**ASSIGNMENT:** Copy each line that contains the string "press", taking them from the material.

**DATA EXTRACTS:**
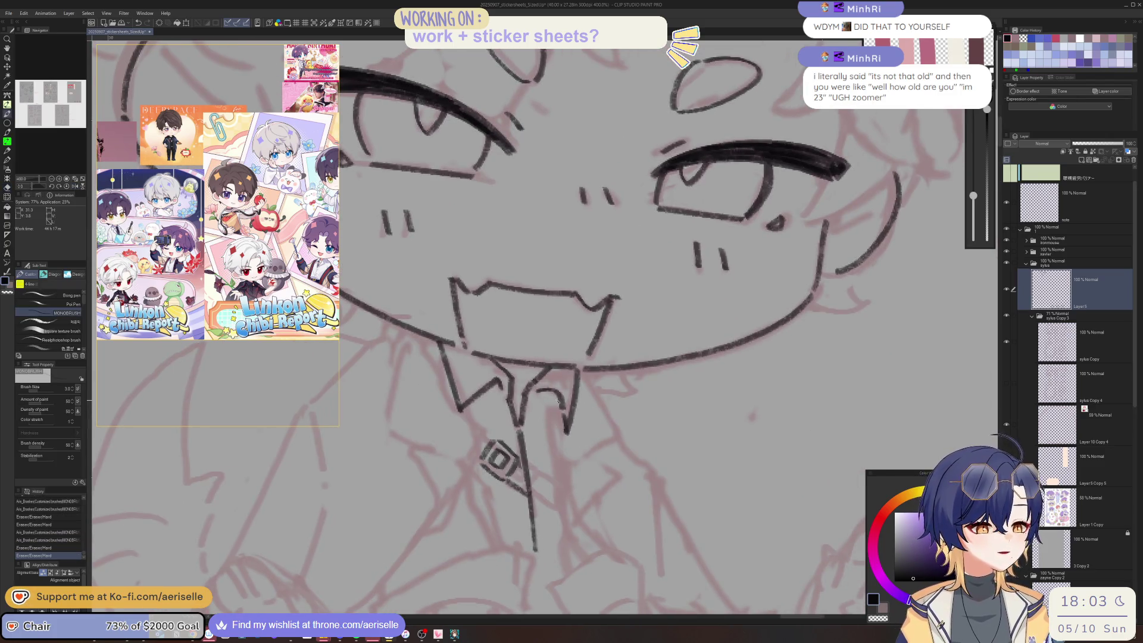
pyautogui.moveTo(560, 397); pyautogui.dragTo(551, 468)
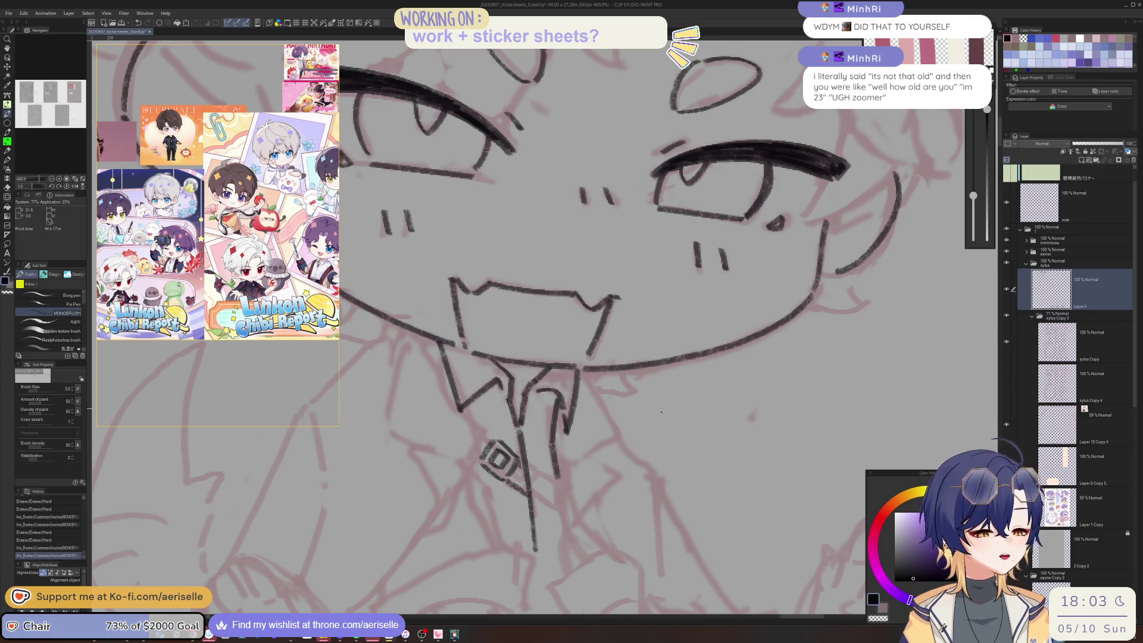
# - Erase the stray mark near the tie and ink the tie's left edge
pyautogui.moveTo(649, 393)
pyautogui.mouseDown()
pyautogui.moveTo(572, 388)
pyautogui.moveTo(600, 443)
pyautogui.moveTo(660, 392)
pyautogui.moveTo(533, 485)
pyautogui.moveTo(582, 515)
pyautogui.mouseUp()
--
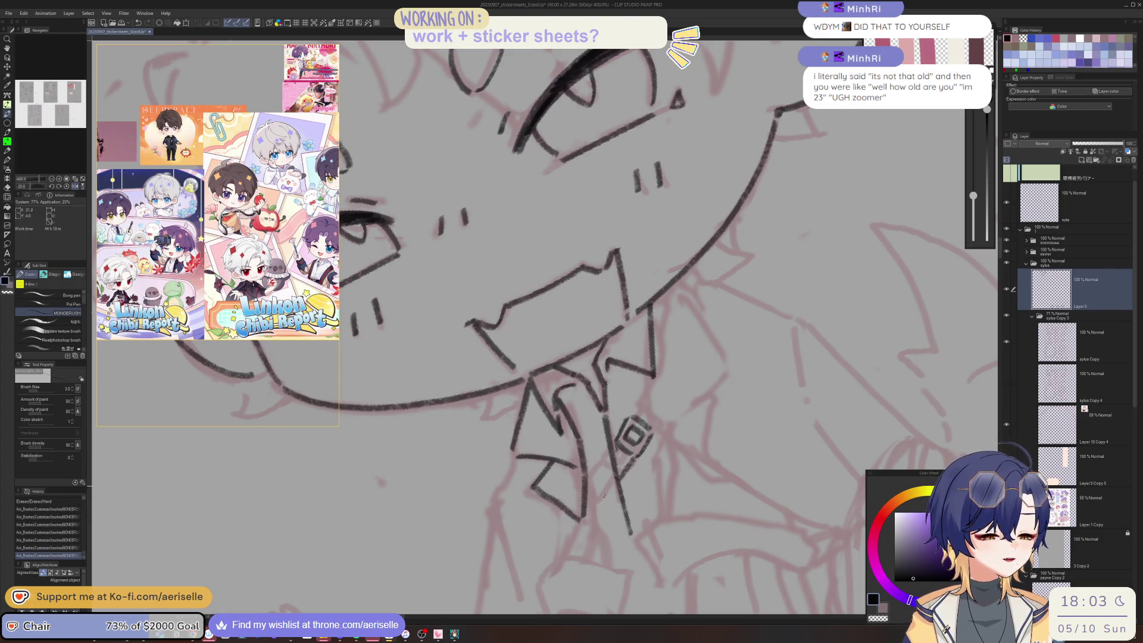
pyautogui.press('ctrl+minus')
---
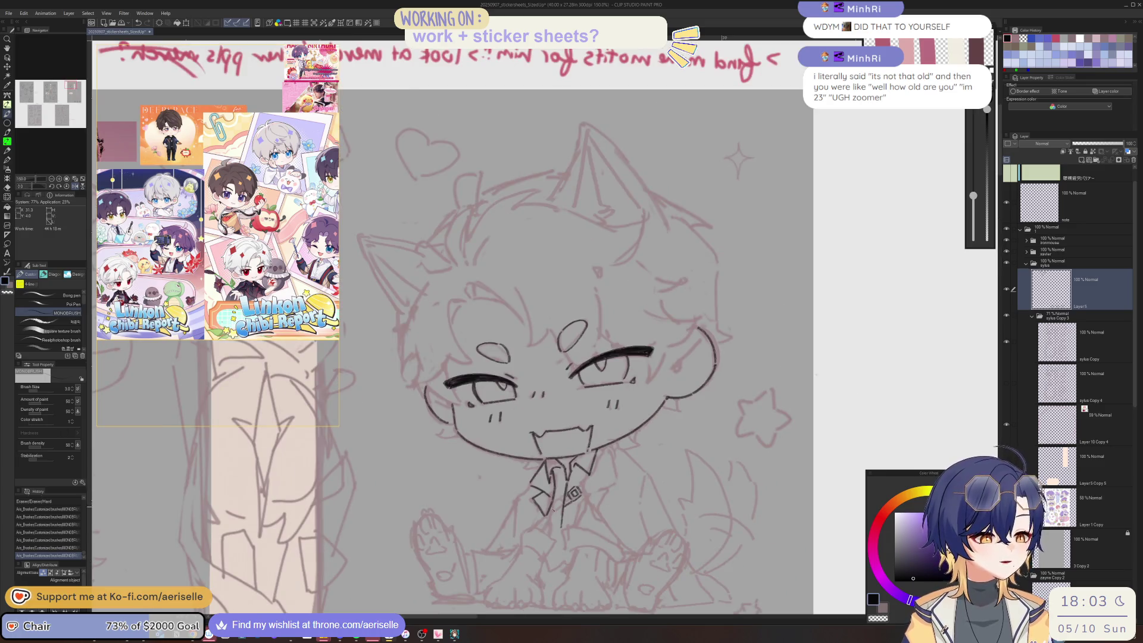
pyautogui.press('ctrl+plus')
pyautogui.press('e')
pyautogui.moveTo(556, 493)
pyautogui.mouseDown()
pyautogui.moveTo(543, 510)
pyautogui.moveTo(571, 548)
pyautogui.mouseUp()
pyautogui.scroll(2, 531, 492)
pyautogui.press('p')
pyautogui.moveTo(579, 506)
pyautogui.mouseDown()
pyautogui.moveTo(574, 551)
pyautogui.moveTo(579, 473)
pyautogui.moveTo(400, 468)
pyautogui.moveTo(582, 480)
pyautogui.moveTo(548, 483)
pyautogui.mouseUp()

**FINISHED EXERCISE:**
pyautogui.press('ctrl+minus')
pyautogui.press('ctrl+plus')
pyautogui.press('e')
pyautogui.press('p')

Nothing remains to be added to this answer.